(661e) Modeling Supported Sub-Nanometer Cluster Catalysts Via Multiscale Computations and Machine Learning

Many industrial reactions are catalyzed by supported sub-nanometer metal clusters.¹ However, unlike ordered catalysts, like zeolites, supported clusters cannot be precisely characterized by spectroscopic methods, which provide spatiotemporally averaged information. Furthermore, supported clusters have large configurational spaces, which cannot be reliably sampled using expensive ab initio computational methods. Consequently, their structure and structure-property relationships remain poorly understood. Prior computational work using on-lattice models has been applied to discover stable supported metal clusters.² Here we extend the procedure to include off-lattice configurations. We develop actively trained machine learning potentials to discover stable clusters on oxide supports with global optimization methods. We show that off-lattice models can discover configurations which are not accessible to lattice models. Our work also suggests that support reconstructions and the diversity of supported clusters can be detected spectroscopically.
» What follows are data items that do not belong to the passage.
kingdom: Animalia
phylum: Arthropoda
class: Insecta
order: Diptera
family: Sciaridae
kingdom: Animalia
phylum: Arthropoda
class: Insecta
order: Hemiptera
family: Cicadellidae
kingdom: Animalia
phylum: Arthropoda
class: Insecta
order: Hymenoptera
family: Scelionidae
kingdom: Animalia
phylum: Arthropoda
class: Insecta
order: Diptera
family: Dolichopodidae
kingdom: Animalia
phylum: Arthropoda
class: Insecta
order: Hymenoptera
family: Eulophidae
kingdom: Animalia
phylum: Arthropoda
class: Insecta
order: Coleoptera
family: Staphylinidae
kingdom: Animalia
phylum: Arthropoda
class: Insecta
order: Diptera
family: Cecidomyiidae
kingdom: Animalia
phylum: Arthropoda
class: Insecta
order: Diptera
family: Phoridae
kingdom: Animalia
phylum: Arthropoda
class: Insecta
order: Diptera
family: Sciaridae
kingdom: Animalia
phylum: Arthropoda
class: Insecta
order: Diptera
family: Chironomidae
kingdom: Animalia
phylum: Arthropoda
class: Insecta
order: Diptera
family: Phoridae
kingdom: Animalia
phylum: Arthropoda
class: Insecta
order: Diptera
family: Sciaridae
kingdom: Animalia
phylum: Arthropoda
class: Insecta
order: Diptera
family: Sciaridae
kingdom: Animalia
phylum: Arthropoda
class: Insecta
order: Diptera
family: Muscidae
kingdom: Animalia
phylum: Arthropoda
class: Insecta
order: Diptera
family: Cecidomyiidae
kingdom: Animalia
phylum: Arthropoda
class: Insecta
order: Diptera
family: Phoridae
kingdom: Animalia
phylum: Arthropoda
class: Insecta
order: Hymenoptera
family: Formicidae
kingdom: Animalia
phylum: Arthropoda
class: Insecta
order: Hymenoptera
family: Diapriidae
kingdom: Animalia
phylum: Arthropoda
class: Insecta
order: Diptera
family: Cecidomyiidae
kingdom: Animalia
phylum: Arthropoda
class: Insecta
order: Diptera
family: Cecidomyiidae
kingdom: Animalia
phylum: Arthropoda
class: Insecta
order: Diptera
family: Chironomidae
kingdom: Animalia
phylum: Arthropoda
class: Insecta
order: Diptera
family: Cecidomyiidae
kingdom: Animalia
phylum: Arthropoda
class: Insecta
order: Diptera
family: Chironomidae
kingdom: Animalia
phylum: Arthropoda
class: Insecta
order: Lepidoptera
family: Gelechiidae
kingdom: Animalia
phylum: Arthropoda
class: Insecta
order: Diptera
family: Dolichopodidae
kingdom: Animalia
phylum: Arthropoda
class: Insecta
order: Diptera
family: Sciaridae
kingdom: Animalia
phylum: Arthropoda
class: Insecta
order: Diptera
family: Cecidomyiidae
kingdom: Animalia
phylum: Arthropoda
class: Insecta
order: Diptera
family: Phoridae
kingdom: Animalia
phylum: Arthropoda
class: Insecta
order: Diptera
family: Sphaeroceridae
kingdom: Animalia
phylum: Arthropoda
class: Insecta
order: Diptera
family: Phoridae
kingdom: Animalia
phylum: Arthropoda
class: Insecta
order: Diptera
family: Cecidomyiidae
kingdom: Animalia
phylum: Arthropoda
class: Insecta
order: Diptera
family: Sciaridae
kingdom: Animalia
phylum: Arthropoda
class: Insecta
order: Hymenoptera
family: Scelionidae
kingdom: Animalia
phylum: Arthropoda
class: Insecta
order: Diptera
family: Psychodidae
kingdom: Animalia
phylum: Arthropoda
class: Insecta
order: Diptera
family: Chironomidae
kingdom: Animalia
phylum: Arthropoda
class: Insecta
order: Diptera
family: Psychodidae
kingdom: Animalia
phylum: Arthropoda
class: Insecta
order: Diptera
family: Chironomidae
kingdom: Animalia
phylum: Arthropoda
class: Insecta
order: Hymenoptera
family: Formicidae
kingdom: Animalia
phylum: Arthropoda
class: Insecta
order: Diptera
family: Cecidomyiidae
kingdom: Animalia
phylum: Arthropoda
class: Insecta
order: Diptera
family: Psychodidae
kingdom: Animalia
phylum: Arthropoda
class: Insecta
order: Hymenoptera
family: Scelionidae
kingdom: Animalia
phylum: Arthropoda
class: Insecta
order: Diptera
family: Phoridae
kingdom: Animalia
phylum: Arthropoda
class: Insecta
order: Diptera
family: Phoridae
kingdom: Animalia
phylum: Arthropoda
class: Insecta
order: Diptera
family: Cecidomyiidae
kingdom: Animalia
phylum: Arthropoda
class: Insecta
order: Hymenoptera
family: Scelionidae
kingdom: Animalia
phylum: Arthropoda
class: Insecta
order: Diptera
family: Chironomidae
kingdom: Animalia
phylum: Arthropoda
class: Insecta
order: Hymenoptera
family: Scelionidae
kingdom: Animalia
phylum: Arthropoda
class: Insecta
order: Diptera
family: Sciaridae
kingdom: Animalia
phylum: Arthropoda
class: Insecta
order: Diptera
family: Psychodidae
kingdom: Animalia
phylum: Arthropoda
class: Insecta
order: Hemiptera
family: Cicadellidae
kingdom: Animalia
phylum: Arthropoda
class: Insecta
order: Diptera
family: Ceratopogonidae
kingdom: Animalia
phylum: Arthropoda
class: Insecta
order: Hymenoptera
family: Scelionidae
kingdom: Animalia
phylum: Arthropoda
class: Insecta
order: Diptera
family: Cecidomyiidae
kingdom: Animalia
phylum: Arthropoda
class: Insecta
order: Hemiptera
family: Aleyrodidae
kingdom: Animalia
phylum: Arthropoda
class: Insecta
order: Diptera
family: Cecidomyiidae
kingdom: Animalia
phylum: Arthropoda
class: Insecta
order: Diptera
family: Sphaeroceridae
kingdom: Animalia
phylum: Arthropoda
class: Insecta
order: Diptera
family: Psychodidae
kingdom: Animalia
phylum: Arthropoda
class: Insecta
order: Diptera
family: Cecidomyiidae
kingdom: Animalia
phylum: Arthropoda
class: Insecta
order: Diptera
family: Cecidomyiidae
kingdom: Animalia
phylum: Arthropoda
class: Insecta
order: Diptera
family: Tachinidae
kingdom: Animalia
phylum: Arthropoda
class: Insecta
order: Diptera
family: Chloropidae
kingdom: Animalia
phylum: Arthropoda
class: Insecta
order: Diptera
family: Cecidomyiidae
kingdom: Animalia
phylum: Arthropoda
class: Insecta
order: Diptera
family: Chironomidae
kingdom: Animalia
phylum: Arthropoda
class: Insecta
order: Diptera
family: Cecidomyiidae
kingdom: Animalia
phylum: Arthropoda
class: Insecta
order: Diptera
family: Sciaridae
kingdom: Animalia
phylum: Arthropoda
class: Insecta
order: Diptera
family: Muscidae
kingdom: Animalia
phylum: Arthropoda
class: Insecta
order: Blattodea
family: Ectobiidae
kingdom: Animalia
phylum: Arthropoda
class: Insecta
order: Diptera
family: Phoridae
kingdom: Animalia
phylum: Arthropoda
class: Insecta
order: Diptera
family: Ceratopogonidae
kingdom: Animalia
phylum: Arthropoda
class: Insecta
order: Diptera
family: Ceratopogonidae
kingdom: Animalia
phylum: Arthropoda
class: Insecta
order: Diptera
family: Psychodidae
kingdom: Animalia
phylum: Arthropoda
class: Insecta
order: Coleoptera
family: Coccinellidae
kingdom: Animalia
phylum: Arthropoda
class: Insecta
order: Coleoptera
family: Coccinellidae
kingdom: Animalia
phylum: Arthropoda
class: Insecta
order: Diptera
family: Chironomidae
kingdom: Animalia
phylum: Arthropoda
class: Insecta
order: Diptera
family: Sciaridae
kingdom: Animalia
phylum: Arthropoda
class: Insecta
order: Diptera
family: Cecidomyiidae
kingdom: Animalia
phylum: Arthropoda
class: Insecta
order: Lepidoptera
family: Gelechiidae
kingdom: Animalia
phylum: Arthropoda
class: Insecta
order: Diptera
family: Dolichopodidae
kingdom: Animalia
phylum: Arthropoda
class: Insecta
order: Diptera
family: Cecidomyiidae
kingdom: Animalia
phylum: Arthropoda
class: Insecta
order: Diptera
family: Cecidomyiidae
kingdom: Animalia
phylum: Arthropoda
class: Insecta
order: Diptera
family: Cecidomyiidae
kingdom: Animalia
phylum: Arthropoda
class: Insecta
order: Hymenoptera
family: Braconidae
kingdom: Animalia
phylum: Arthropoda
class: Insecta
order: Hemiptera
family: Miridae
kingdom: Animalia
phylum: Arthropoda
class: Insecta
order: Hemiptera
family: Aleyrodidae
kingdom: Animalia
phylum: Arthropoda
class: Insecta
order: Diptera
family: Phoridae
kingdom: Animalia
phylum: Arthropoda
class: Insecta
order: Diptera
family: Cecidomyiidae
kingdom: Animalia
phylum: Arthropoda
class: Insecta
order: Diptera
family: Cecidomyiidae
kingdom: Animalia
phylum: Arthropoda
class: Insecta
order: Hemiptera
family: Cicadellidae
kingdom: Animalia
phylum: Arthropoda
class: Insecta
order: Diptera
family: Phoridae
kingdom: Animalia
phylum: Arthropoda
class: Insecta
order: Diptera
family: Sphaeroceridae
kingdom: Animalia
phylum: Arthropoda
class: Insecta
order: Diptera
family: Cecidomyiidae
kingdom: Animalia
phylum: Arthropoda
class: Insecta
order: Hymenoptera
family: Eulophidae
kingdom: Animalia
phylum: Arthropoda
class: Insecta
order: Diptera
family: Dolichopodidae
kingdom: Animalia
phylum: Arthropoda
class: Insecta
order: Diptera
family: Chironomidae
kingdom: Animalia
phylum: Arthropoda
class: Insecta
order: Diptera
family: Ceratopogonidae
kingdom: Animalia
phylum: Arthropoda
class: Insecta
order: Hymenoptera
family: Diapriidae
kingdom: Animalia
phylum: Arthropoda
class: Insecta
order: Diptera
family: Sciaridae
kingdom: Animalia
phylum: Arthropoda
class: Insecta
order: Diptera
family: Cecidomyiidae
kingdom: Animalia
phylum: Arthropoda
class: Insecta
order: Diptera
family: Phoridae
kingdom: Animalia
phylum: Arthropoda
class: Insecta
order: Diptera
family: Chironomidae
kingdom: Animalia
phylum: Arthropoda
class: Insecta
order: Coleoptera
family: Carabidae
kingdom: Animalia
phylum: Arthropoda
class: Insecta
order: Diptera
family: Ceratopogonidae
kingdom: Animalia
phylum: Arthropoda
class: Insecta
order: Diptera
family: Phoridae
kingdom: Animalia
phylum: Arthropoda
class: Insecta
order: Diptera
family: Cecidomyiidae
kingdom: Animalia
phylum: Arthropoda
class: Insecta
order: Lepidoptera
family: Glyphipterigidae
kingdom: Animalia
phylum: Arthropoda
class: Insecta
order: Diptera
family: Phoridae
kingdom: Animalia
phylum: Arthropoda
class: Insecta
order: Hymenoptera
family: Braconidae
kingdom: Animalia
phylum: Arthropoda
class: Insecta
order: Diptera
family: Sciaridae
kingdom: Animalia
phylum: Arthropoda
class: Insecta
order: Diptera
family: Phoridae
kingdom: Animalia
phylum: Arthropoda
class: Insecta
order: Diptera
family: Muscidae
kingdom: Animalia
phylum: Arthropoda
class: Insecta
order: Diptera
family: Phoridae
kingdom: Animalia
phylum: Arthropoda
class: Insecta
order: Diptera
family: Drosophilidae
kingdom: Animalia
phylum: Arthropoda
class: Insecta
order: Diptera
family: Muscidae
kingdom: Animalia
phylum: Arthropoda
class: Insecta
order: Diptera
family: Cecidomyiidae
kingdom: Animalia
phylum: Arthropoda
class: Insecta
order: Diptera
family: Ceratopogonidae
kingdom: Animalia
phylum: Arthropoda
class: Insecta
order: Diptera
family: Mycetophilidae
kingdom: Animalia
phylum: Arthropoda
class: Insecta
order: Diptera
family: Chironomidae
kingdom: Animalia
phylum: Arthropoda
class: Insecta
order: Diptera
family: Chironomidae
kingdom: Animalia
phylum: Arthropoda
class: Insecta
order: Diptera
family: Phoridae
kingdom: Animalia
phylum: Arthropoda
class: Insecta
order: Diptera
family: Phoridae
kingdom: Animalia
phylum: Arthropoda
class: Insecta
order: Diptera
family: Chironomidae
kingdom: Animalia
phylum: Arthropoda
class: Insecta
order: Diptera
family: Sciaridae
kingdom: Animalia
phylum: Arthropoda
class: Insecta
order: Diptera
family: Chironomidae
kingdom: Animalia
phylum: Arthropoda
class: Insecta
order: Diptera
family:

Our framework can be easily generalized to any metal/support combination.

References

1. Liu, L.; Corma, A., Metal Catalysts for Heterogeneous Catalysis: From Single Atoms to Nanoclusters and Nanoparticles. Chemical Reviews 2018, 118 (10), 4981-5079.
2. Wang, Y.; Su, Y.-Q.; Hensen, E. J. M.; Vlachos, D. G., Finite-Temperature Structures of Supported Subnanometer Catalysts Inferred via Statistical Learning and Genetic Algorithm-Based Optimization. ACS Nano 2020, 14 (10), 13995-14007.